ENTRIES SUPPLIED -
============================================================
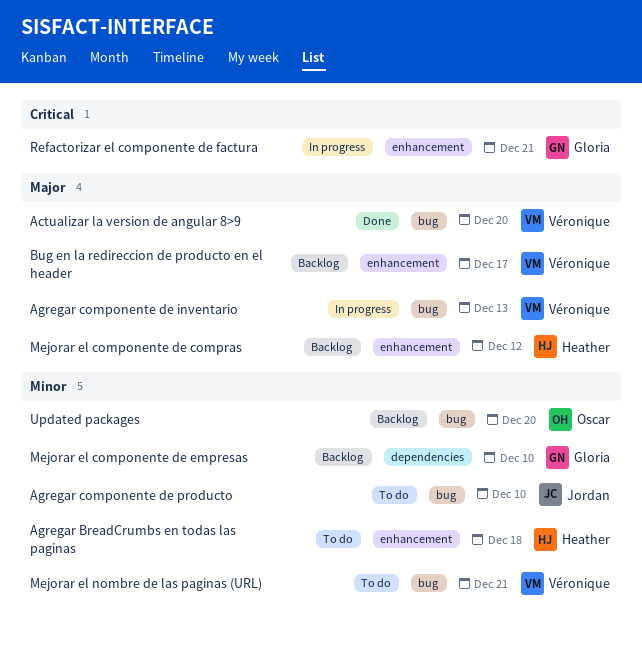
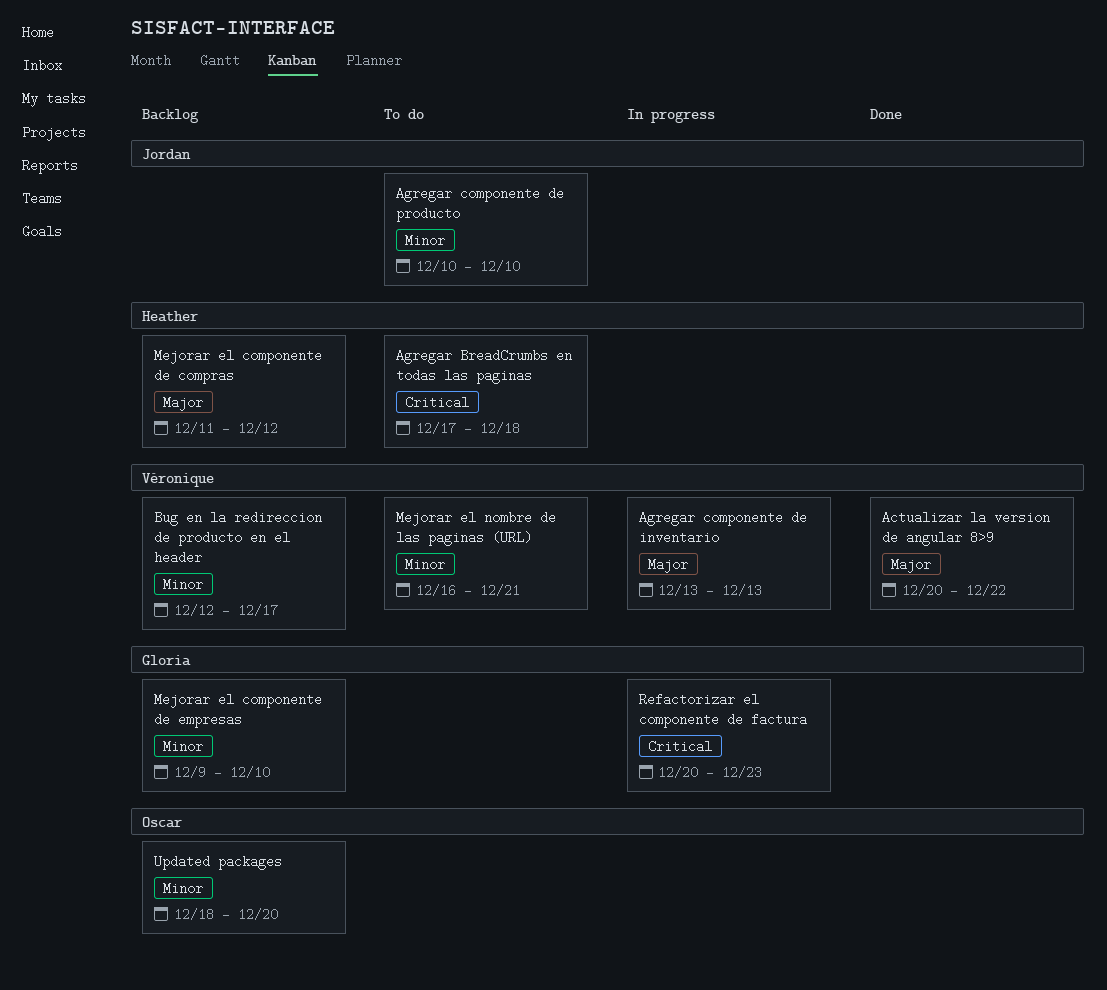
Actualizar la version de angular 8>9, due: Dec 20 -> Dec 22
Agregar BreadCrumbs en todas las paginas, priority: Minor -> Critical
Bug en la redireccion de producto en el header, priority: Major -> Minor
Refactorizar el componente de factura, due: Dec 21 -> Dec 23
============================================================
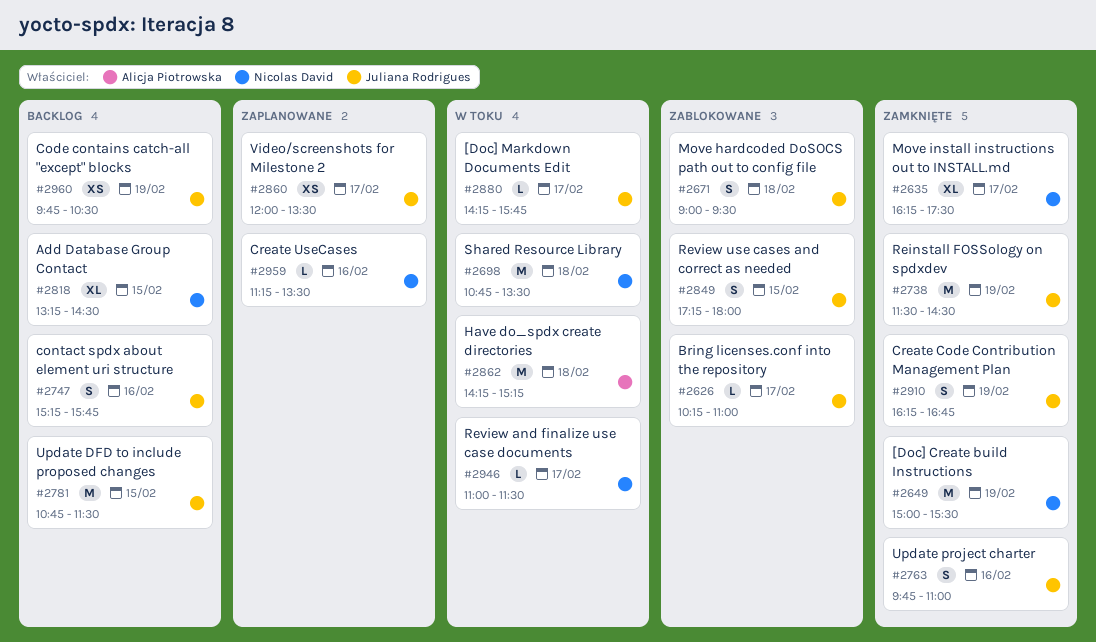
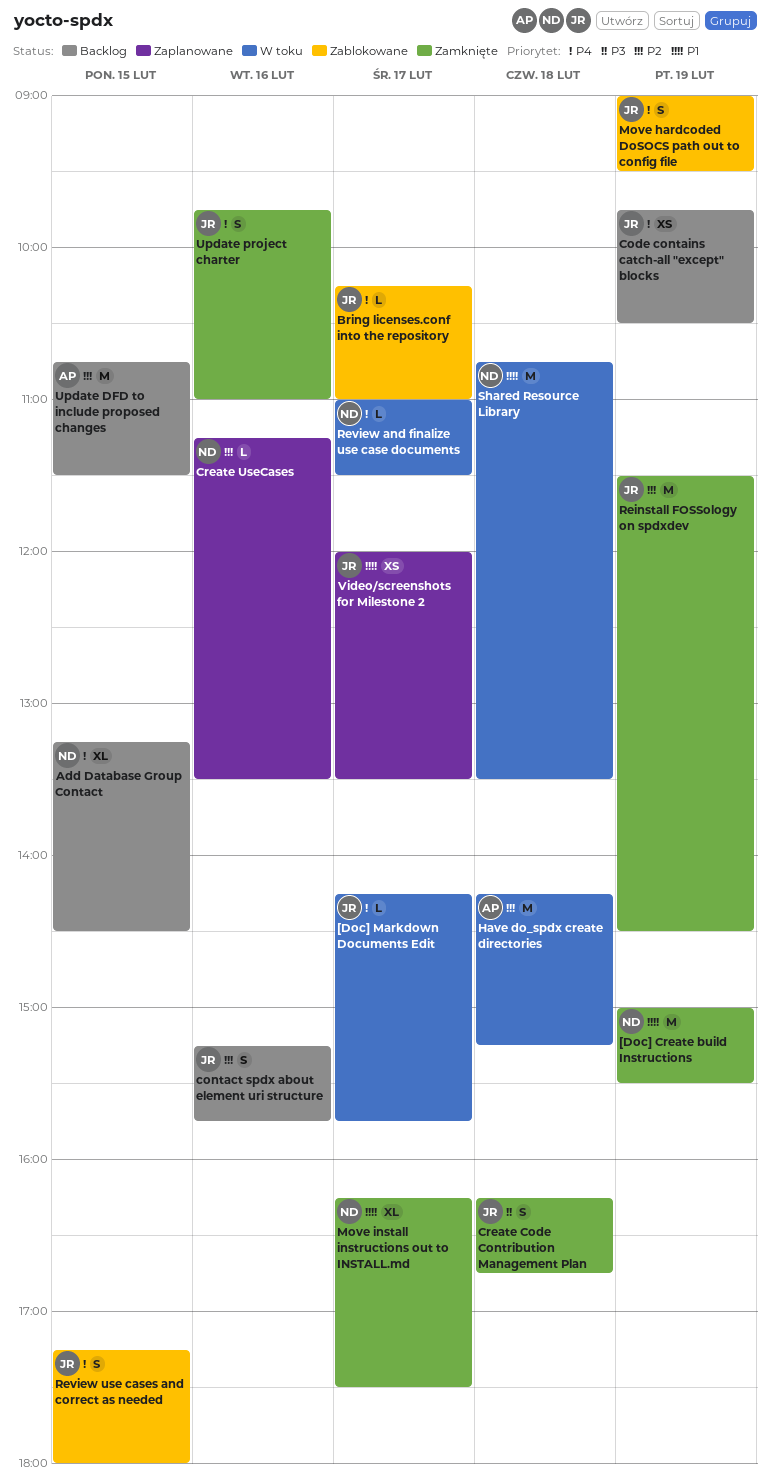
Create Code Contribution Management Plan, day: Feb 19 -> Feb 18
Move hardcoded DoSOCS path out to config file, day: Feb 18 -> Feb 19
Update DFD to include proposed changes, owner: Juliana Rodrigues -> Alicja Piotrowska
============================================================
PROBLEM -
Gather every line from the listing above in which "priority" appears, and copy those lines.

RESPONSE -
Agregar BreadCrumbs en todas las paginas, priority: Minor -> Critical
Bug en la redireccion de producto en el header, priority: Major -> Minor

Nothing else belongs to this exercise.